The Cult of the Rapier

The Cult of the Rapier

Since Coming Events cast their shadows before,
It seems V.U.C. is preparing for war;
No bayonets or guns or powder and shot,
Or footling Field Marshals and that kind of rot.
No, dammit, we've shown our most valiant sense
By taking to rapiers and learning to fence—
Which doesn't mean mucking about in the mire
With shovels and post-holes and posts and barbed-wire,

which everyone knows already, and hopes won't be facetiously explained, but it is the traditional jest, mark you, and moreover shows the writer to be a plain fighter, and not one of the intelligensia.

For all that this theme is steeped in strife and bloodshed, it does not refer exclusively to the bristly sex; nay rather, in these days of he-mancipated women—but come along and see for yourselves, you civilian students, come along any Monday night and watch our doughty damsels fight like Homeric heroes and strike terror into the hearts of the (alas!) obsolescent Male of the Species. You couldn't tell them the quickest way to the heart of Man is through where the pudding makes him ache! Let them but clutch a rapier, and they'll show you what can be done with a wicked little thrust between the third and fourth ribs! Look out for yourself if the button comes off the point of the foil when you're in the midst of a duel—it's even more risky than when a button comes off unexpectedly in civil life.

Yet, despite the implacable feuds that rage throughout the evening, many are the sociable "smokos" that are interspersed between killings. It is quite good form to run a colleague through with a rapier, if so it be done with due observance of the proprieties, but to do so with an idle cigarette drooping from one's mouth brands one as a most discourteous Knight or Knightie.

Of course you could never fence with the masterly aplomb which is the hall-mark of the virtuoso without swotting up a swarm of eerie cabalistic terms, like sorcerers use to work strange spells withal—

For when your foe is waxing fierce,
You've got to fend his thrust in Tierce,
And make a lightning lunge beyond
His tardy parry in Seconde,
The which is almost sure to bluff
Anyone but John MacDuff,

and he's got to be a deal slicker than anyone else, because of the more extensive coast-line he has to guard.

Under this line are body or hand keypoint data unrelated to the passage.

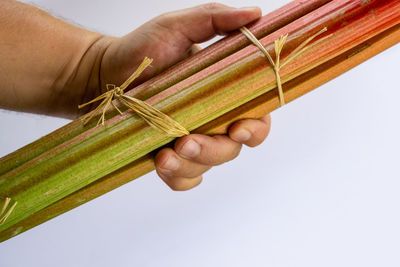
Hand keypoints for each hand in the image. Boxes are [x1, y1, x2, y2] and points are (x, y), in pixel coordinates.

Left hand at [95, 3, 269, 189]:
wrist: (106, 74)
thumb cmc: (144, 49)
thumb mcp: (178, 26)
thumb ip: (215, 19)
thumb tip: (254, 14)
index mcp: (224, 93)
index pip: (257, 117)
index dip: (256, 128)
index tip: (239, 128)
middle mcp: (213, 120)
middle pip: (233, 148)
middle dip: (214, 151)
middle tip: (186, 143)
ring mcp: (192, 141)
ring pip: (208, 166)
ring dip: (190, 165)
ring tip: (164, 155)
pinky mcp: (171, 157)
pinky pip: (185, 179)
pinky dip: (178, 177)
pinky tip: (160, 163)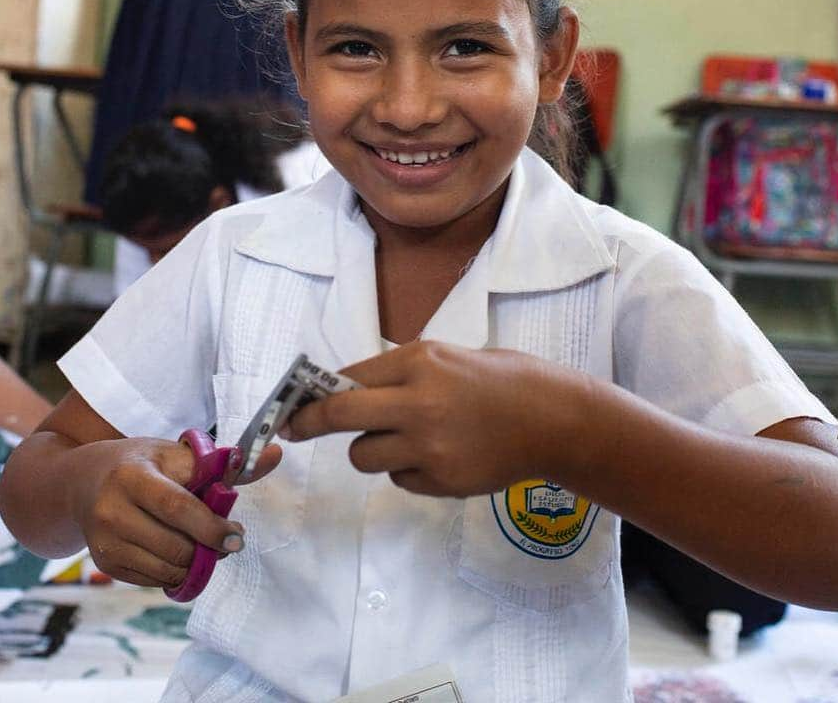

But if thine adversary is a Downy Bird, and hasn't been playing wag o' Monday nights, he's likely to survive your feint in Seconde; and,

If his Quatre has got you licked
And his antics have you tricked,
This is just about the stage
To try a Double-disengage,
Which like as not will catch him out,
And end a grim and gory bout.

Then, when you've taken your foot off his throat, and folded his hands across his breast, and wiped your trusty blade on his shirt and ordered floral emblems, you go to the top of the class, feeling valorous as Mussolini, with de Duce streaming out of every pore after such a hot and stirring tussle, while the band plays "The Dying Gladiator" and "The Conquering Hero" all in one blast. So why visit Kaiwarra for a thrill when we have an abattoir within our gates? And now that the casualties have been carried off the field, let's call it a night.